▶ Exercise aim
Quote the lines below from the one containing "(340, 280) none" to the final line, both ends included; exclude the pictures.

= = = = = = =

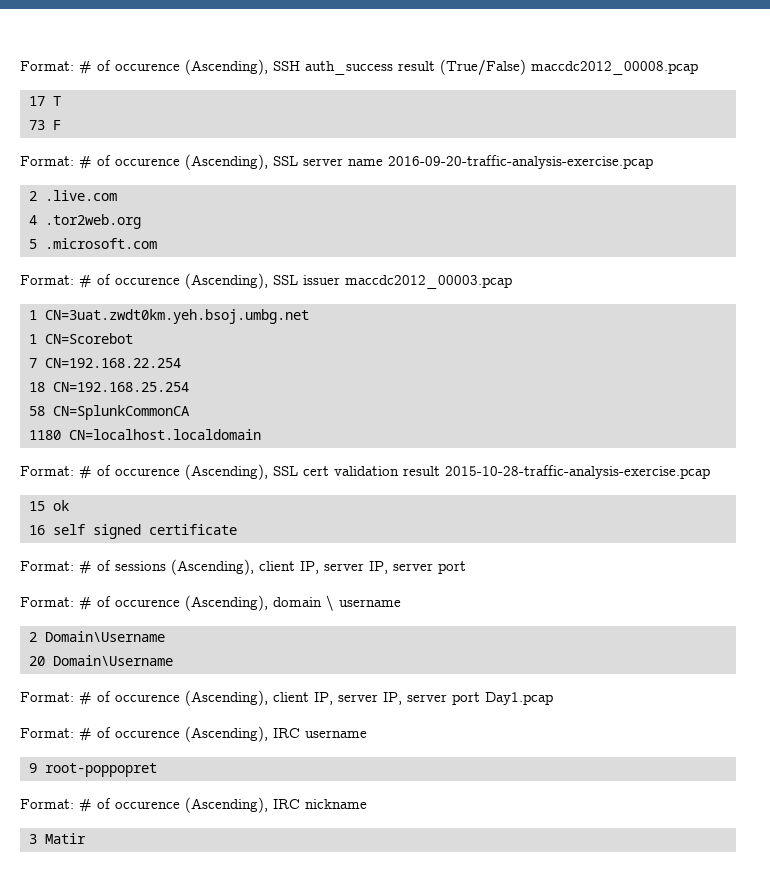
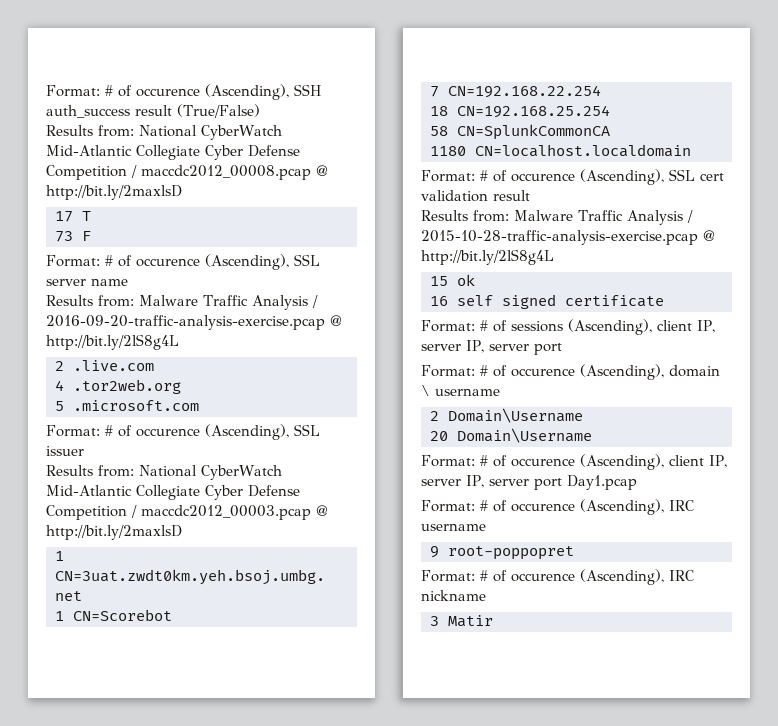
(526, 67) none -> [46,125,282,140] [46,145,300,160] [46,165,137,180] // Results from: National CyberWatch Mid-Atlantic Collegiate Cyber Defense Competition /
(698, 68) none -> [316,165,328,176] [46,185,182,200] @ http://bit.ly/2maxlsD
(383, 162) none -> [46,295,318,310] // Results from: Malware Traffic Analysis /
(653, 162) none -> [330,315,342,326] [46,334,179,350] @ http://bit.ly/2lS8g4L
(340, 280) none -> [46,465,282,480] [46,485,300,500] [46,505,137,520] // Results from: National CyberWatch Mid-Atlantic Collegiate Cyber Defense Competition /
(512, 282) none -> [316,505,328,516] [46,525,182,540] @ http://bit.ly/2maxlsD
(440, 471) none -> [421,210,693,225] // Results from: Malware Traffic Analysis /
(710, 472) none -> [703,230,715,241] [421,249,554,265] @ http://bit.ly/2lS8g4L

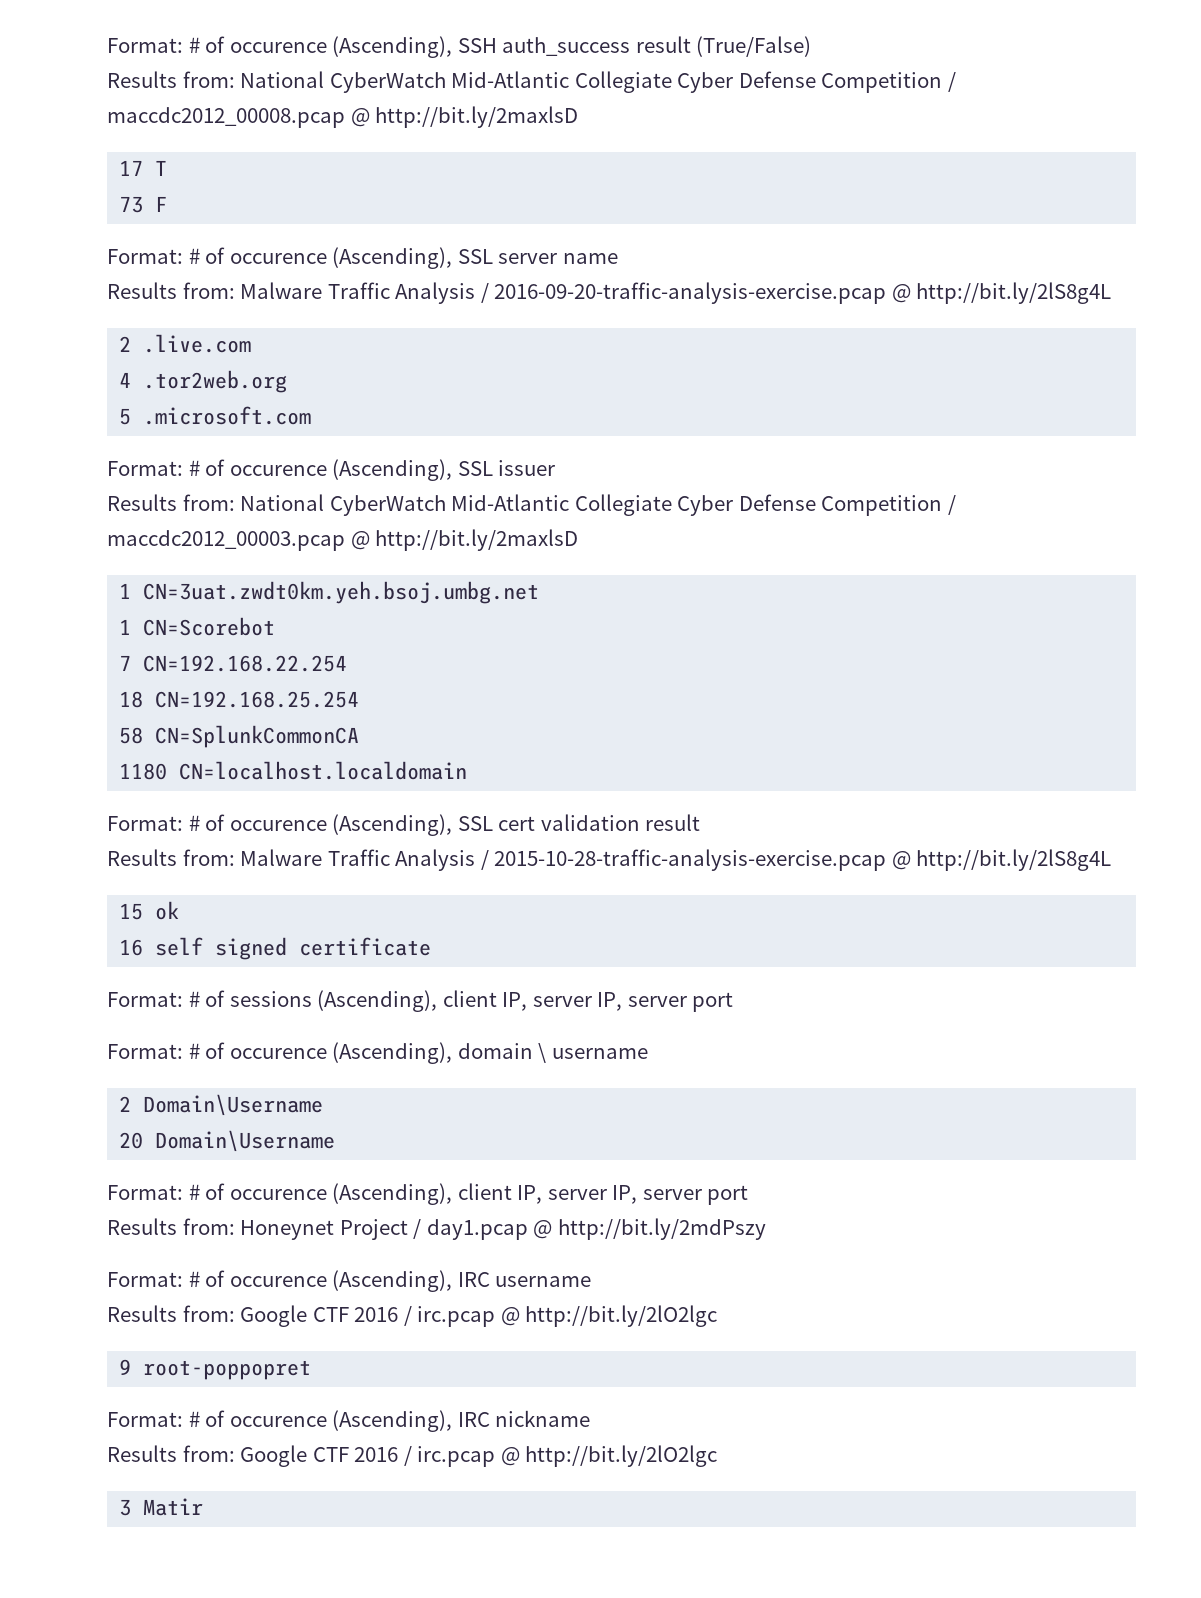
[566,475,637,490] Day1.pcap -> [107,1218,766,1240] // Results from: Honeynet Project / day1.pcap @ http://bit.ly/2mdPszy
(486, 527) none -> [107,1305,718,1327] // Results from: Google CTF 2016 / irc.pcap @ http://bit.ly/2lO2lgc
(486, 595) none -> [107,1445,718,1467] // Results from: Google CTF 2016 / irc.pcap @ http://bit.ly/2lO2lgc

= = = = = = =

▶ Exercise result
(340, 280) none -> [46,465,282,480] [46,485,300,500] [46,505,137,520] // Results from: National CyberWatch Mid-Atlantic Collegiate Cyber Defense Competition /
(512, 282) none -> [316,505,328,516] [46,525,182,540] @ http://bit.ly/2maxlsD
(440, 471) none -> [421,210,693,225] // Results from: Malware Traffic Analysis /
(710, 472) none -> [703,230,715,241] [421,249,554,265] @ http://bit.ly/2lS8g4L

[566,475,637,490] Day1.pcap -> [107,1218,766,1240] // Results from: Honeynet Project / day1.pcap @ http://bit.ly/2mdPszy
(486, 527) none -> [107,1305,718,1327] // Results from: Google CTF 2016 / irc.pcap @ http://bit.ly/2lO2lgc
(486, 595) none -> [107,1445,718,1467] // Results from: Google CTF 2016 / irc.pcap @ http://bit.ly/2lO2lgc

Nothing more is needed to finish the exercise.